C’est une avancée historique, même si le chemin sera encore long. Les 56 pays membres du Commonwealth, principalement le Royaume-Uni et d’anciennes colonies, ont décidé ce samedi que “le temps était venu” d’avoir une discussion franche et ouverte sur l’héritage de l’esclavage transatlantique et la question épineuse des réparations.
D’après le communiqué final du sommet qui s’est tenu aux Samoa, les nations du Commonwealth ont pris acte des appels croissants à une “justice réparatrice” pour compenser ce commerce triangulaire qualifié d'”odieux”. Elles ont convenu que le moment était venu pour “une conversation utile, sincère et respectueuse” sur ce sujet sensible.
Une demande pressante des pays africains et caribéens
Cette question est particulièrement brûlante pour de nombreux pays d’Afrique, des Caraïbes et du Pacifique. Beaucoup souhaitent en effet que le Royaume-Uni et les autres anciennes puissances coloniales européennes versent des compensations financières pour l’esclavage, ou qu’elles fassent au moins officiellement amende honorable d’un point de vue politique et moral.
Vendredi, le Premier ministre des Bahamas Philip Davis avait ainsi confié qu’il était temps que le Commonwealth demande “justice” pour cette période brutale de l’esclavage subie par tant de pays membres. “Notre histoire est profondément entremêlée, ce qui implique la responsabilité de faire face au passé avec honnêteté”, avait-il déclaré.
Le Royaume-Uni réticent sur la question des réparations
Mais le Royaume-Uni, qui a largement bénéficié de la traite négrière pendant des siècles, reste pour l’instant réticent à l’idée de réparations financières. Le Premier ministre britannique Keir Starmer a jusqu’ici rejeté publiquement cette option et ses collaborateurs ont exclu que des excuses officielles soient présentées lors de ce sommet.
Le roi Charles III lui-même, qui représentait la monarchie britannique, s’est abstenu de présenter des excuses.

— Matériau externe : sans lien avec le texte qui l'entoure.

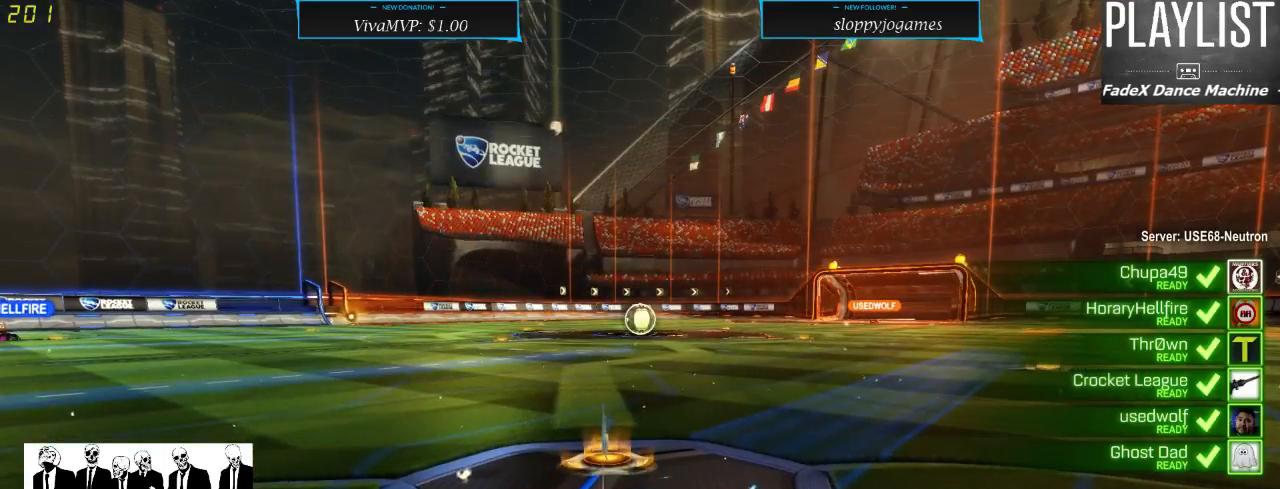
{"dt_ms": 500, "buttons": [], "left_stick": "center", "right_stick": "center", "events": []}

Lors de son discours vendredi, il a plutôt appelé les participants à “rejeter le langage de la division” et à trouver des “moyens créatifs de corriger les inégalités qui perdurent”. Une position jugée timorée par beaucoup.
Quelles formes pourraient prendre d’éventuelles réparations ?

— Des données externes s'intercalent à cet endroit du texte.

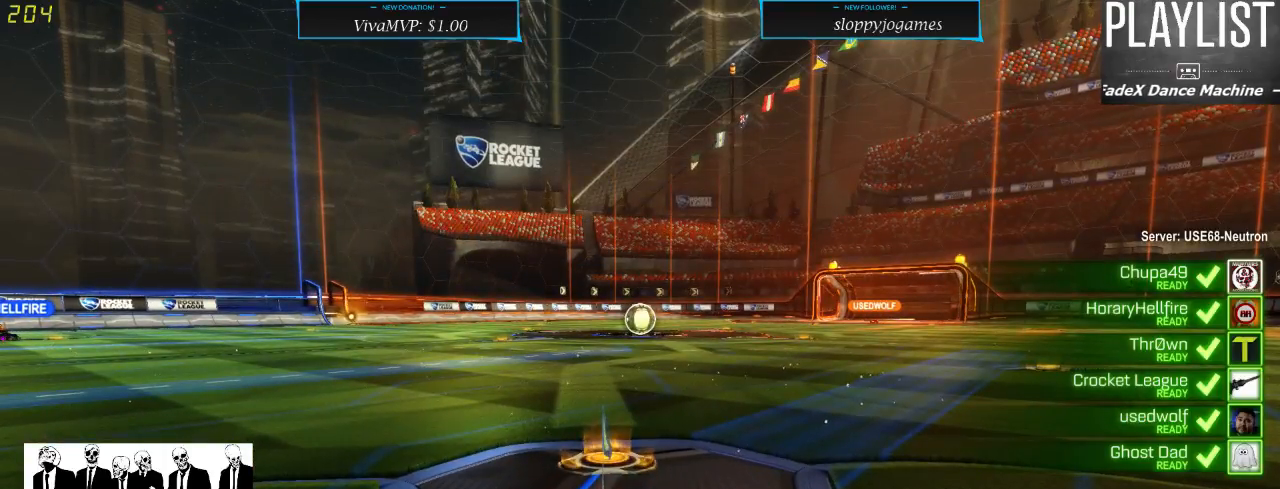
{"dt_ms": 1000, "buttons": [], "left_stick": "center", "right_stick": "left", "events": [[567, "right_stick", "left"]]}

Si la porte semble désormais ouverte à une discussion de fond sur la question, la forme que pourraient prendre d’éventuelles réparations reste encore floue. Selon certains, comme Joshua Setipa, représentant du Lesotho, elles pourraient inclure des modalités alternatives aux simples paiements financiers, comme par exemple un financement accru de la lutte contre le changement climatique, qui frappe de plein fouet de nombreux pays du Commonwealth.
Mais le sujet reste explosif et le chemin sera long avant d’arriver à un consensus. Ce premier pas est néanmoins salué comme une avancée majeure par beaucoup de pays issus de la décolonisation. Tout le défi sera maintenant de transformer l’essai et d’avoir enfin ce débat “utile, sincère et respectueux” que beaucoup appellent de leurs vœux depuis des années.
Une nouvelle Secrétaire Générale en faveur des réparations
En parallèle de cette décision, le Commonwealth a aussi annoncé la nomination d’une nouvelle Secrétaire Générale en la personne de Shirley Ayorkor Botchwey, actuelle ministre ghanéenne des Affaires étrangères. Celle-ci a affirmé lors de sa candidature être en faveur de réparations historiques, ce qui pourrait donner un nouvel élan à ce débat dans les années à venir.
Ancienne législatrice, Shirley Ayorkor Botchwey a dirigé la diplomatie ghanéenne ces sept dernières années, notamment pendant le mandat de deux ans de son pays au Conseil de sécurité de l’ONU. Un profil expérimenté et engagé qui pourrait faire bouger les lignes sur ce dossier brûlant dans une organisation qui reste marquée par son histoire coloniale.
Le Commonwealth, composé aujourd’hui de 56 membres dont beaucoup d’anciennes colonies britanniques mais aussi quelques pays sans lien historique avec le Royaume-Uni comme le Togo ou le Gabon, va donc devoir se pencher sérieusement sur les zones d’ombre de son passé. Un travail de mémoire nécessaire pour beaucoup, afin de construire de nouvelles relations basées sur la confiance et le respect mutuel.